The Total Impact of Off-shoring
Thursday, May 10th, 2007Lately, I’ve been running into manufacturing companies that have off-shored much of their value stream. One company’s “China strategy” involves buying components from vendors and also building sub-assemblies at a company controlled plant in China.
That’s fine, and I certainly understand the compelling economics in some situations (for example, commodity items with high labor content). But too often, the visible savings with direct labor overshadows the less obvious yet greater wastes that are created. For example:
- Less agility. As Bill Waddell wrote earlier, “you can’t pull from China“. Your ability to adjust to customer demand is compromised if your total lead times are four times longer.
- More inventory.
- More defects. Why? There’s a longer delay between defect creation upstream, and defect detection downstream.
- More transportation.
- More management costs. The effort to integrate operations overseas is usually underestimated.

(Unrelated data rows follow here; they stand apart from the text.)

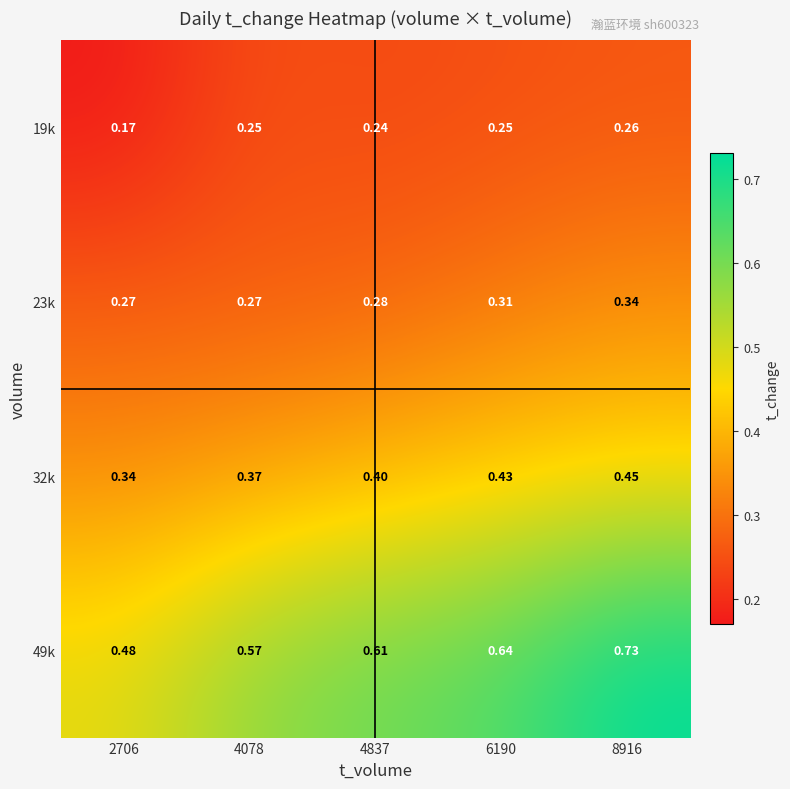

Is the value of 49k at 8916 greater than the value of 23k at 8916?

Yes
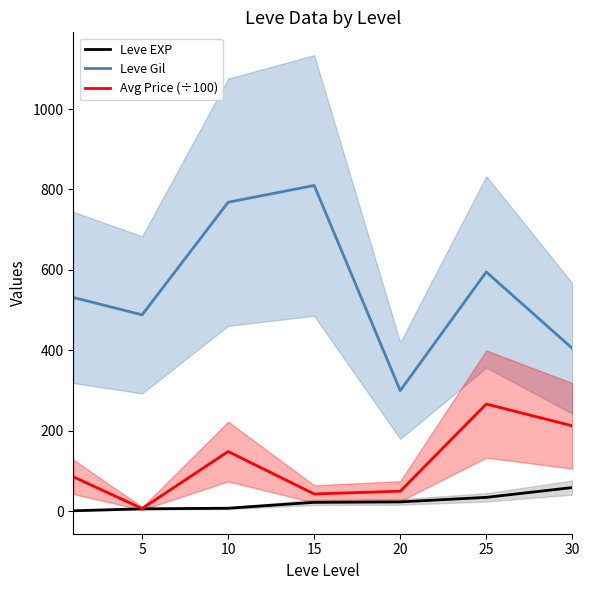

What is the average value of the Leve EXP series?

22.1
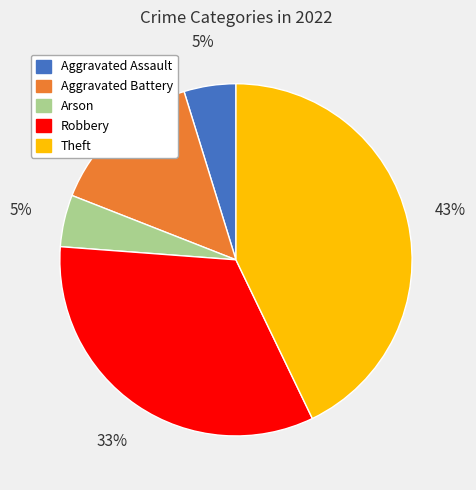

How many segments does this pie chart have?

5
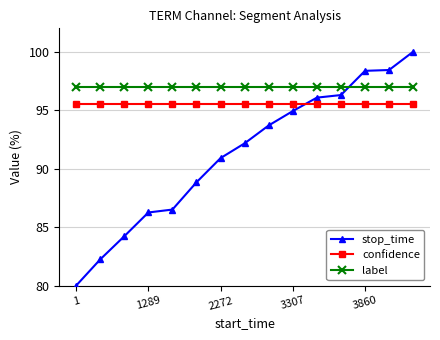

What is the greatest value displayed?

100.0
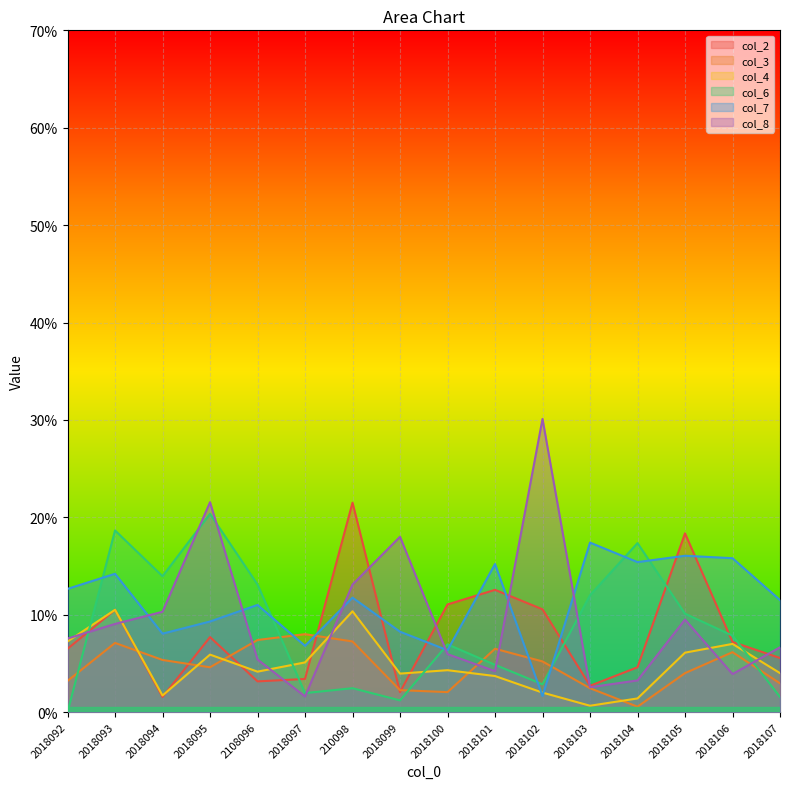

The value of col_2 at 2108096 is 0.0. True or false?

False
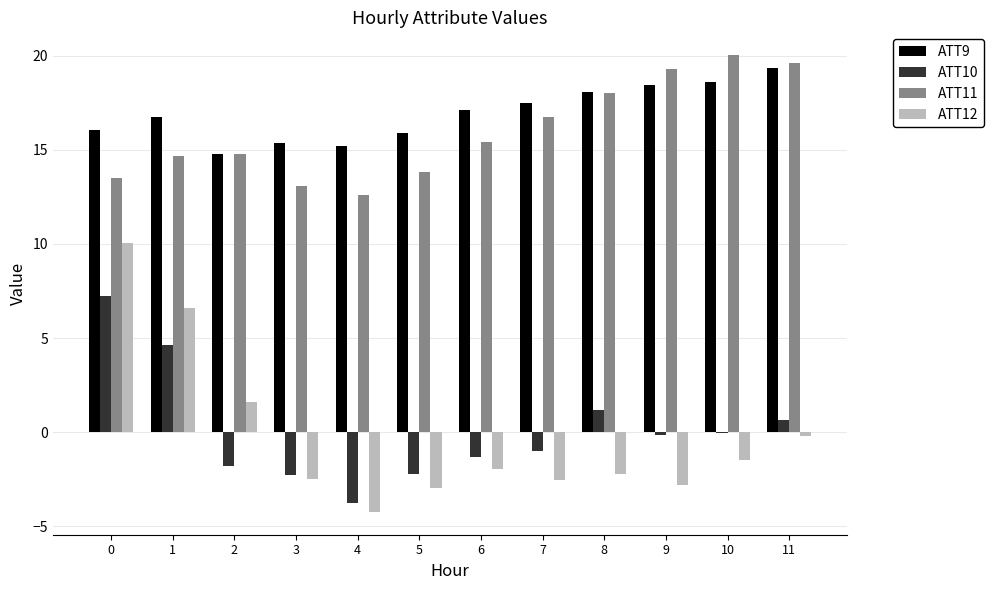

What is the average value of the ATT10 series?

0.1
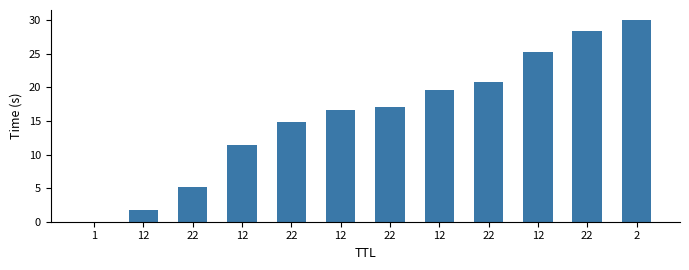

The chart shows a value of 1.7 at 12. True or false?

True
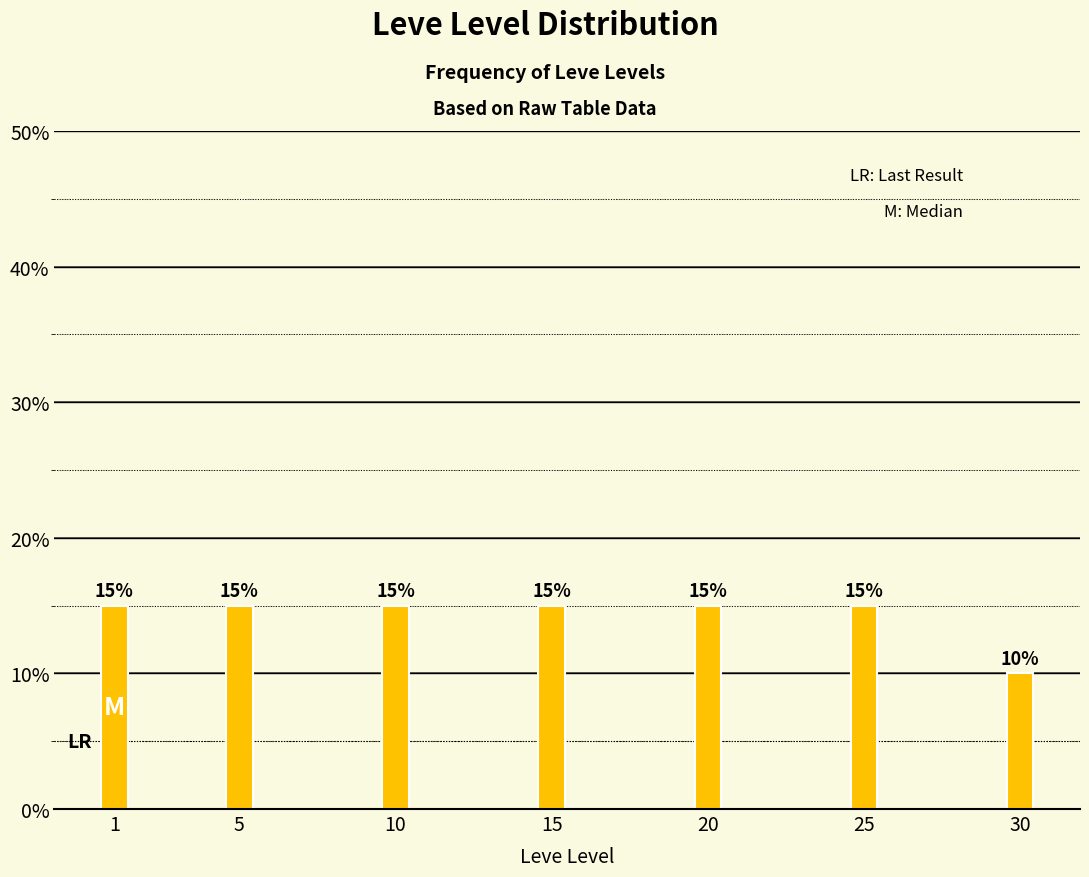

Reading left to right, what are all the values shown in this chart?

15	15	15	15	15	15	10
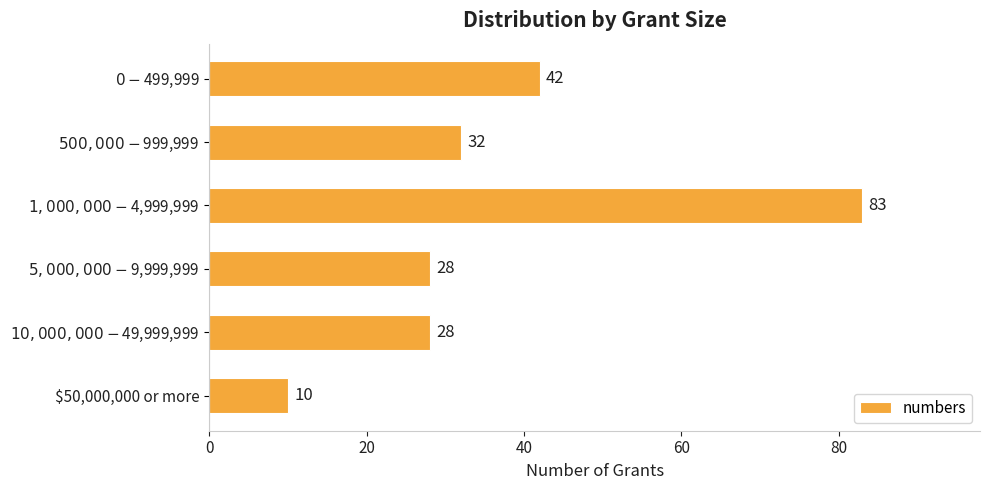

Count the number of data series in this chart.

1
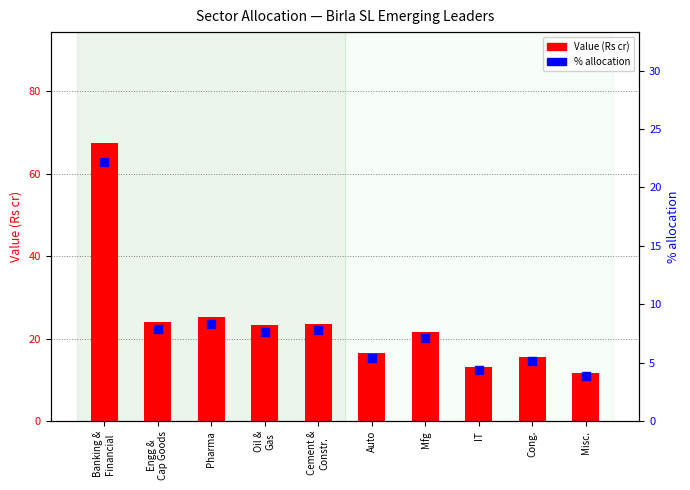

Is the value of Value (Rs cr) at Oil &
Gas greater than the value of % allocation at Banking &
Financial?

Yes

- Product development and launch. Lean product development principles require concurrent engineering and a minimum of knowledge “hand offs”.
I’m not saying that having an off-shore strategy means that a company is not lean. I am saying that having some of your value chain somewhere else in the world for the sole purpose of reducing direct labor costs is a huge red flag. Be sure you understand the significant waste, cost, and additional lead time that will be created as a direct consequence.